Extracted text:
Now let's train our model! We'll train for **5 epochs** and track:
- Training loss and accuracy
- Test loss and accuracy

We'll store results in a dictionary for easy plotting later.

In [None]:
from timeit import default_timer as timer

# Set random seeds for reproducibility
torch.manual_seed(42)
torch.cuda.manual_seed(42)

# Set number of epochs
NUM_EPOCHS = 5

# Create results dictionary
results = {
    "train_loss": [],
    "train_acc": [],
    "test_loss": [],
    "test_acc": []
}

# Start timer
start_time = timer()

# Training loop
for epoch in tqdm(range(NUM_EPOCHS)):
    # Training step
    train_loss, train_acc = train_step(
        model=model,
        dataloader=train_dataloader,
        loss_fn=loss_fn,
        optimizer=optimizer,
        device=device
    )
    
    # Testing step
    test_loss, test_acc = test_step(
        model=model,
        dataloader=test_dataloader,
        loss_fn=loss_fn,
        device=device
    )
    
    # Store results
    results["train_loss"].append(train_loss)
    results["train_acc"].append(train_acc)
    results["test_loss"].append(test_loss)
    results["test_acc"].append(test_acc)
    
    # Print progress
    print(
        f"Epoch: {epoch+1} | "
        f"Train Loss: {train_loss:.4f} | "
        f"Train Acc: {train_acc:.4f} | "
        f"Test Loss: {test_loss:.4f} | "

[Rows from the dataset]
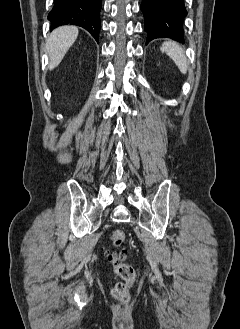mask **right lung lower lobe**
I'll use <instances>...</instances> for the list:
<instances>
[{"label":"right lung lower lobe","instance_id":"obj_1","mask_svg":"<svg viewBox=\"0 0 240 329\" xmlns=\"http://www.w3.org/2000/svg\"><path fill=\"white\" fill-rule=\"evenodd\" d=\"M101 0H54L48 15L51 30L62 25H77L86 29L98 42Z\"/></svg>","mask_w":240,"mask_h":329}]
</instances>
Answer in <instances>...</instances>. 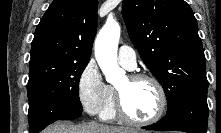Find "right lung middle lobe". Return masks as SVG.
<instances>
[{
    "instance_id": "obj_1",
    "label": "right lung middle lobe",
    "mask_w": 221,
    "mask_h": 133,
    "mask_svg": "<svg viewBox=\"0 0 221 133\" xmlns=\"http://www.w3.org/2000/svg\"><path fill=\"white\" fill-rule=\"evenodd\" d=\"M87 63L64 64L29 75V105L62 110H83L79 99V80Z\"/></svg>"
}]
</instances>
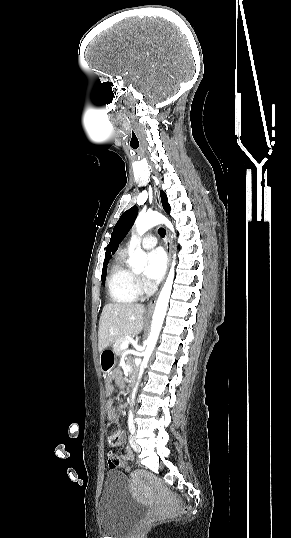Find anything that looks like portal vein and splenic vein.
<instances>
[{"label":"portal vein and splenic vein","mask_w":291,"mask_h":538,"mask_svg":"<svg viewBox=\"0 0 291 538\" xmlns=\"http://www.w3.org/2000/svg\"><path fill=\"white\" fill-rule=\"evenodd\" d=\"M128 347H129V344H128L127 341H126V342H123V343L121 344V349H123V350L127 349Z\"/></svg>","instance_id":"obj_1"}]
</instances>
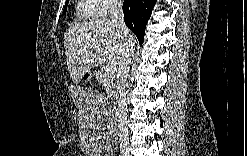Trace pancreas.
<instances>
[{
    "label": "pancreas",
    "instance_id": "cf45deb5",
    "mask_svg": "<svg viewBox=\"0 0 247 156\" xmlns=\"http://www.w3.org/2000/svg\"><path fill=\"white\" fill-rule=\"evenodd\" d=\"M97 79L104 84V88L108 94H111L112 90L115 87V75L107 73L106 71H100L98 73Z\"/></svg>",
    "mask_w": 247,
    "mask_h": 156
}]
</instances>
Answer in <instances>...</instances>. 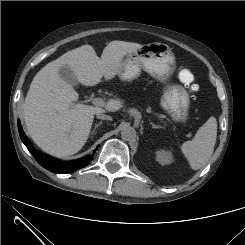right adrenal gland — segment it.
Listing matches in <instances>:
<instances>
[{
    "mask_svg": "<svg viewBox=\"0 0 245 245\" xmlns=\"http://www.w3.org/2000/svg\"><path fill=\"white\" fill-rule=\"evenodd\" d=\"M100 125H102V121H100L98 124H95L94 129H93V131H92V133H91V137H92L93 134L95 133L96 128H97L98 126H100Z\"/></svg>",
    "mask_w": 245,
    "mask_h": 245,
    "instance_id": "right-adrenal-gland-1",
    "label": "right adrenal gland"
}]
</instances>
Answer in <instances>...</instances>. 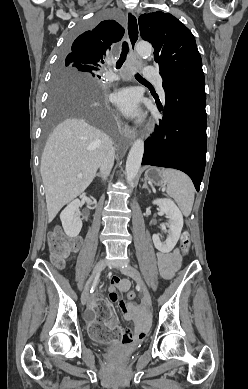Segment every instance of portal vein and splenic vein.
<instances>
[{"label":"portal vein and splenic vein","instance_id":"18ae733b","mask_svg":"<svg viewBox=\"0 0 248 389\" xmlns=\"http://www.w3.org/2000/svg\"><path fill=\"white\" fill-rule=\"evenodd\" d=\"M77 176H78V177H82L83 175H82L81 173H79Z\"/></svg>","mask_w":248,"mask_h":389}]
</instances>
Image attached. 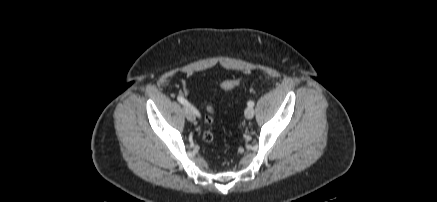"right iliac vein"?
Listing matches in <instances>:
<instances>
[{
    "label": "right iliac vein",
    "instance_id": "right-iliac-vein-1",
    "mask_svg": "<svg viewBox=\"0 0 437 202\" xmlns=\"http://www.w3.org/2000/svg\"><path fill=\"white\" fill-rule=\"evenodd\" d=\"M184 114L188 121L195 122L196 117H195L194 110L192 109L191 106L184 107Z\"/></svg>",
    "mask_w": 437,
    "mask_h": 202
}]
</instances>
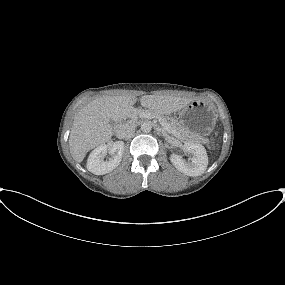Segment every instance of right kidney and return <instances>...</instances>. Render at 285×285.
Returning a JSON list of instances; mask_svg holds the SVG:
<instances>
[{"label": "right kidney", "mask_w": 285, "mask_h": 285, "mask_svg": "<svg viewBox=\"0 0 285 285\" xmlns=\"http://www.w3.org/2000/svg\"><path fill=\"white\" fill-rule=\"evenodd\" d=\"M124 151V143L121 141L115 142L108 147L106 144H101L95 148L89 155L87 160V169L95 175H103L115 169L122 160ZM107 152L111 154L109 160L104 161Z\"/></svg>", "instance_id": "right-kidney-1"}]
</instances>
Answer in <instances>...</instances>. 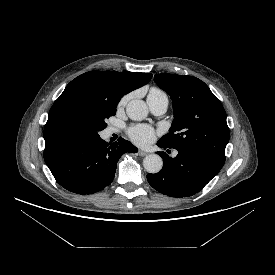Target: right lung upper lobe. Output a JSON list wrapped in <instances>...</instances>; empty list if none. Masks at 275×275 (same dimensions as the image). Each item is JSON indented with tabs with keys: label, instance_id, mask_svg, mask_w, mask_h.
<instances>
[{
	"label": "right lung upper lobe",
	"instance_id": "obj_1",
	"mask_svg": "<svg viewBox=\"0 0 275 275\" xmlns=\"http://www.w3.org/2000/svg\"><path fill=\"white\" fill-rule=\"evenodd\" d=\"M151 73L90 71L72 80L50 109L48 121L44 128L45 141L62 137L56 130L55 120L64 106L85 97H94L119 102L130 91L147 84Z\"/></svg>",
	"mask_w": 275,
	"mask_h": 275
}]
</instances>
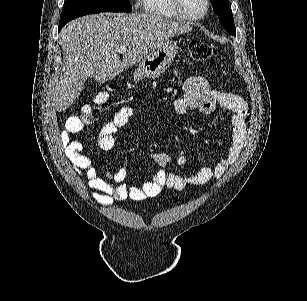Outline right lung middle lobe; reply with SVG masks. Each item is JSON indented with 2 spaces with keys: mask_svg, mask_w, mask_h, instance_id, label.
Here are the masks:
<instances>
[{
  "mask_svg": "<svg viewBox=\"0 0 307 301\" xmlns=\"http://www.w3.org/2000/svg\"><path fill=\"white\" fill-rule=\"evenodd\" d=\"M129 0H67L61 13L59 30L72 19L100 12H131Z\"/></svg>",
  "mask_w": 307,
  "mask_h": 301,
  "instance_id": "dd1d6c3e",
  "label": "right lung middle lobe"
}]
</instances>
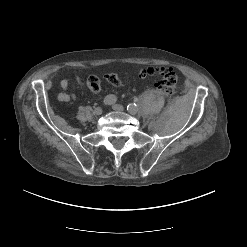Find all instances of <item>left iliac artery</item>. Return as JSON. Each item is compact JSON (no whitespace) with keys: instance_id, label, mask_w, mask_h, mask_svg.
<instances>
[{"instance_id":"44dca946","label":"left iliac artery","mask_w":247,"mask_h":247,"mask_svg":"<svg viewBox=\"0 0 247 247\" xmlns=\"http://www.w3.org/2000/svg\"><path fill=\"white\" fill-rule=\"evenodd\" d=\"M137 106L138 104L134 103H131L127 106V110L132 116H137L139 114V108Z\"/></svg>"}]
</instances>
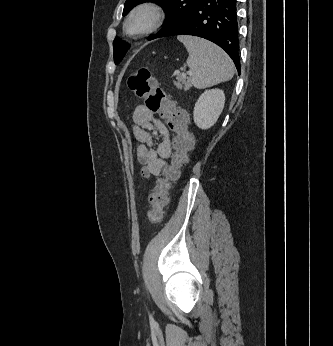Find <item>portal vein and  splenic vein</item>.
<instances>
[{
    "instance_id": "portal-vein-and-splenic-vein-1",
    "label": "portal vein and splenic vein",
    "mask_w": 333,
    "mask_h": 346,
    "mask_svg": "<svg viewBox=\"0 0 333 346\" xmlns=\"http://www.w3.org/2000/svg\"><path fill=\"white\" fill-rule=\"evenodd\" d=\"M187 73H188L189 75H192V72H191V71H188Z\"/></svg>"
}]
</instances>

Exercise instructions:
1. Please copy the training text again, starting with "We'll store results" and going on through "torch.cuda.manual_seed(42)", renaming "dictionary" to "dict" everywhere it occurs.
2. For each statement, say yes or no to whether it agrees with the training text, and quote the words that decide it. (a) The model is trained for 10 epochs. (b) The random seed is set to 42. (c) Results are stored in a list.

Correct answers:
1.
We'll store results in a dict for easy plotting later.

In [None]:
from timeit import default_timer as timer

# Set random seeds for reproducibility
torch.manual_seed(42)
torch.cuda.manual_seed(42)

2.
(a) No: "NUM_EPOCHS = 5"
(b) Yes: "torch.manual_seed(42)"
(c) No: "We'll store results in a dictionary for easy plotting later."